▶ _ФРАГМЕНТ ТЕКСТА_:
Где увидите людей, там и садитесь.
Летчики постарались. За день облетели не то два, не то три района. День выпал ветреный, болтанка была жуткая, актеры вернулись в город едва живые. Крючков, как человек бывалый, вполне держался, но женщинам пришлось туго. Я посмотрел на них и пожурил командира:
– Переборщил, видать, Николай?
– Что вы, они сами требовали. Выйдут из машины, полежат немного под крылом, потом выступят и опять – вези! Очень мужественные женщины…
Я поблагодарил актеров, но заметил, что они уже без утренней зависти смотрели на мой самолет. Случались дни, когда часами приходилось кружить над степью. Как-то командир экипажа сказал мне:
– Думаю, можно вас зачислять в пилоты. Налетали сто часов.
– А норма у летчиков?
– Сто двадцать.
– Ну, в пилоты мне еще рановато.
– Это как считать. Мы ж ненормально летаем.
– Как ненормально?
– Рабочая высота у нас какая? Сто метров. А сколько на бреющем ходим, чтоб выбрать площадку? Нет, в таких полетах полагалось бы час за два считать.
Мне нравился экипаж самолета – командир Николай Моисеев, второй пилот Мубин Абишев и бортмеханик Александр Кругликов. В каких только переплетах не побывала их маленькая машина – «комарик», как они ее называли. В степи, где бывает всего полсотни безветренных дней в году, небольшой самолет почти всегда неистово болтало. Да и на земле ему покоя не было: не раз, чтобы ветер не перевернул, не изломал наш «АН-2», подгоняли груженые самосвалы и привязывали к ним самолет. Летать приходилось круглый год, часто не считаясь с погодой, порой нарушая инструкции. Садились после захода солнца и даже ночью, что на «АН-2» категорически было запрещено. Но дела не согласовывались с инструкцией. Вечные мои спутники были, я убедился, отличными мастерами своего дела.

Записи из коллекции
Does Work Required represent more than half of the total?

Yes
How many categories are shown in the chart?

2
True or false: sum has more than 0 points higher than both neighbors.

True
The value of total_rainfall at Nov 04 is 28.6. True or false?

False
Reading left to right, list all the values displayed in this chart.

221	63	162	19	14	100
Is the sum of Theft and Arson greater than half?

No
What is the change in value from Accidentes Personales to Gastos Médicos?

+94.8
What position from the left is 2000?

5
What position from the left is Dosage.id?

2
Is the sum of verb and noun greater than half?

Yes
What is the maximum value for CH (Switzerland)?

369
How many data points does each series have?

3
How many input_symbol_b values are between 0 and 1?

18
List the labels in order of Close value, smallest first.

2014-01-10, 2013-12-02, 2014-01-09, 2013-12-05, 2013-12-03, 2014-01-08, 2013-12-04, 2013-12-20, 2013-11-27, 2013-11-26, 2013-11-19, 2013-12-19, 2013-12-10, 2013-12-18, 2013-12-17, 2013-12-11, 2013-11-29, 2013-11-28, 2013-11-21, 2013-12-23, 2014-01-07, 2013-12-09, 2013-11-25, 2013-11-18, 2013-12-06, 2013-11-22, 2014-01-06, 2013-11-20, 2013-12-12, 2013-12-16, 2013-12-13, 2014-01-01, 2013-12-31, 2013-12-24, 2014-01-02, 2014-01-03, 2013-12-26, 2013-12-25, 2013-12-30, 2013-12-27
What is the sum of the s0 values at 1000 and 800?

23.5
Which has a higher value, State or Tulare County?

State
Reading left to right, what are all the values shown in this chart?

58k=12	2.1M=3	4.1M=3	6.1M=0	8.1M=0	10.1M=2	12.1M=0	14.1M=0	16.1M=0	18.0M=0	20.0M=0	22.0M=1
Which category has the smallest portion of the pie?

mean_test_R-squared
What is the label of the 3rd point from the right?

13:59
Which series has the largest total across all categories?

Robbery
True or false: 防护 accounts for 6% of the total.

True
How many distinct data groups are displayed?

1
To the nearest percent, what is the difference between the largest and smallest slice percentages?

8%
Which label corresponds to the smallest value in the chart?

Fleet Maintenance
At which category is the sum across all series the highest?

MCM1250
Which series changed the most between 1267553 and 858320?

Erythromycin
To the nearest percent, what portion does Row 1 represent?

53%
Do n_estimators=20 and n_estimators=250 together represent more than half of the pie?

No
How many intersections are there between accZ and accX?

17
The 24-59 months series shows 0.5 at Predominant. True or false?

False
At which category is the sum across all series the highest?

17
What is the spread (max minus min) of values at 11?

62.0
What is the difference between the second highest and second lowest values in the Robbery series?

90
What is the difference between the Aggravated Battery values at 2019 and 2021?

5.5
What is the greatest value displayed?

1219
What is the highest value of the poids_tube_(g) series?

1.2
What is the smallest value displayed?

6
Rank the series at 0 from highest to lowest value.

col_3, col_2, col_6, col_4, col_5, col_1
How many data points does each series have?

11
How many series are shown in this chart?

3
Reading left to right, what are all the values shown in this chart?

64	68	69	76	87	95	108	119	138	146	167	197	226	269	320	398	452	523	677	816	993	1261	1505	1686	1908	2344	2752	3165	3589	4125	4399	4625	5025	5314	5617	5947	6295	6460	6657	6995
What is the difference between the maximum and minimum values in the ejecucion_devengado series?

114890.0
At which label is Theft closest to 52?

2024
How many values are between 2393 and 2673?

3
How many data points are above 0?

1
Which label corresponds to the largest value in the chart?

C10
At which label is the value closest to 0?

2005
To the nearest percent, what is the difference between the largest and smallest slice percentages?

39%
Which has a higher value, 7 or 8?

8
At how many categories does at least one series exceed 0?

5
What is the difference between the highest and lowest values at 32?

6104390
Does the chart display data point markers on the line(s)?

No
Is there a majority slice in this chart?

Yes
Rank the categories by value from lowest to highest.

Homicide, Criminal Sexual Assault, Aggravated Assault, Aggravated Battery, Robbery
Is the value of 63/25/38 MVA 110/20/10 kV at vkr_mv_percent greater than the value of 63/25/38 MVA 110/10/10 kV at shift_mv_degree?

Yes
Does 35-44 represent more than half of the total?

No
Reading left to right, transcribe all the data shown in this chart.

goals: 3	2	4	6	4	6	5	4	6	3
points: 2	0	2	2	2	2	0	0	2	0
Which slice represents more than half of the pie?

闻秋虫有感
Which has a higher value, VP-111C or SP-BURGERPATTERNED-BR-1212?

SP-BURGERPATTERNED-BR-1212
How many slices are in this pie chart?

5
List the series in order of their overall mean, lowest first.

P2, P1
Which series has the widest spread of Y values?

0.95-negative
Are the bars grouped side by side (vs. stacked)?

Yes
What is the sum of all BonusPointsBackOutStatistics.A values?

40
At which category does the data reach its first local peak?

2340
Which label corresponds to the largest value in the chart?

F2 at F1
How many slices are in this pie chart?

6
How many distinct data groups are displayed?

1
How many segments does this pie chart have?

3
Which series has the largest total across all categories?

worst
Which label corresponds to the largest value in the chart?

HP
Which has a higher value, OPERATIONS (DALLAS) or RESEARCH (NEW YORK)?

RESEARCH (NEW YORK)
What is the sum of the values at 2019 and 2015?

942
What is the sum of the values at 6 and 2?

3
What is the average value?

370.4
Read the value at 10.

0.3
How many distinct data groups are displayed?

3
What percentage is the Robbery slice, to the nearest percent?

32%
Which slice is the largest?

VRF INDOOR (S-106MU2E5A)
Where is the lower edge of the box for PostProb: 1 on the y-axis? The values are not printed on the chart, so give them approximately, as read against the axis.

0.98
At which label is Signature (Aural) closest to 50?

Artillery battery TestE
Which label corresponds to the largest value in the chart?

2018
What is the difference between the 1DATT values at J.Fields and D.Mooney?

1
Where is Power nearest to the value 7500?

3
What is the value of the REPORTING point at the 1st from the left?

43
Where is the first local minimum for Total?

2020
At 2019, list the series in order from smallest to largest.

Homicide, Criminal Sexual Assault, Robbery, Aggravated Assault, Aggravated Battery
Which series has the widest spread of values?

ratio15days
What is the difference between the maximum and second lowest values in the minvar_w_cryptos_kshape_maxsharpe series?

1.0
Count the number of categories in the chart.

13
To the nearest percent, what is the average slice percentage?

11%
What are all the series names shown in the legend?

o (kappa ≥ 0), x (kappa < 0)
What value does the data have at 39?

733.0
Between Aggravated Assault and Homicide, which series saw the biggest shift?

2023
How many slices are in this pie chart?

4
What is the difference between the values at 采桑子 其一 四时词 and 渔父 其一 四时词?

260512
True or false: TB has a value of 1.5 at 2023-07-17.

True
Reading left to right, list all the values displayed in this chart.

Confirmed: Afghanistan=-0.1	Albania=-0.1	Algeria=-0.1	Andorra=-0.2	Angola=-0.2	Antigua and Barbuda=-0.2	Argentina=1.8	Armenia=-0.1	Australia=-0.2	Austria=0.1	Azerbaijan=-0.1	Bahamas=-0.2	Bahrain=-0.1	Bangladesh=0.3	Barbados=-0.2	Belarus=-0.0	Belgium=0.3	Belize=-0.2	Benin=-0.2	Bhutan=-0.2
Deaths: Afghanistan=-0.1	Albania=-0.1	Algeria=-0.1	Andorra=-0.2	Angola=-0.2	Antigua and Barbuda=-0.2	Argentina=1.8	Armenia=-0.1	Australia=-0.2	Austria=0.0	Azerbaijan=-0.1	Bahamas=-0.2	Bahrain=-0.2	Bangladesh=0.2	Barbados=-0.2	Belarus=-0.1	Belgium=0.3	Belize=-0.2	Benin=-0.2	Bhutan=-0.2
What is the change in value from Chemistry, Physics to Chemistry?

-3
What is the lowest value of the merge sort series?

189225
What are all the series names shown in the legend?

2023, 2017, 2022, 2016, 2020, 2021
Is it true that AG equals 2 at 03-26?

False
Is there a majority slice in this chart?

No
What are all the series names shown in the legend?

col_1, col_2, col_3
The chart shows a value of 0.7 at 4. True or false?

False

▶ _ЧАСТИ УПРАЖНЕНИЯ_:
(1) Процитируйте из фрагмента текста всё, начиная со слов «Где увидите людей, там» и вплоть до слов «Переборщил, видать, Николай?».
(2) Ответьте на вопросы по фрагменту текста.
(a) Сколько часов налета насчитал командир экипажа, когда предложил зачислить рассказчика в пилоты?
(b) Какая рабочая высота полетов у экипажа, по словам командира?
(c) Сколько безветренных дней в году бывает в степи?

▶ _ОТВЕТЫ ПО ЗАДАНИЯМ_:
(1)
Где увидите людей, там и садитесь.
Летчики постарались. За день облетели не то два, не то три района. День выпал ветреный, болтанка была жуткая, актеры вернулись в город едва живые. Крючков, как человек бывалый, вполне держался, но женщинам пришлось туго. Я посмотрел на них и пожурил командира:
– Переборщил, видать, Николай?

(2)
(a) Сто часов.
(b) Сто метров.
(c) Всего полсотни.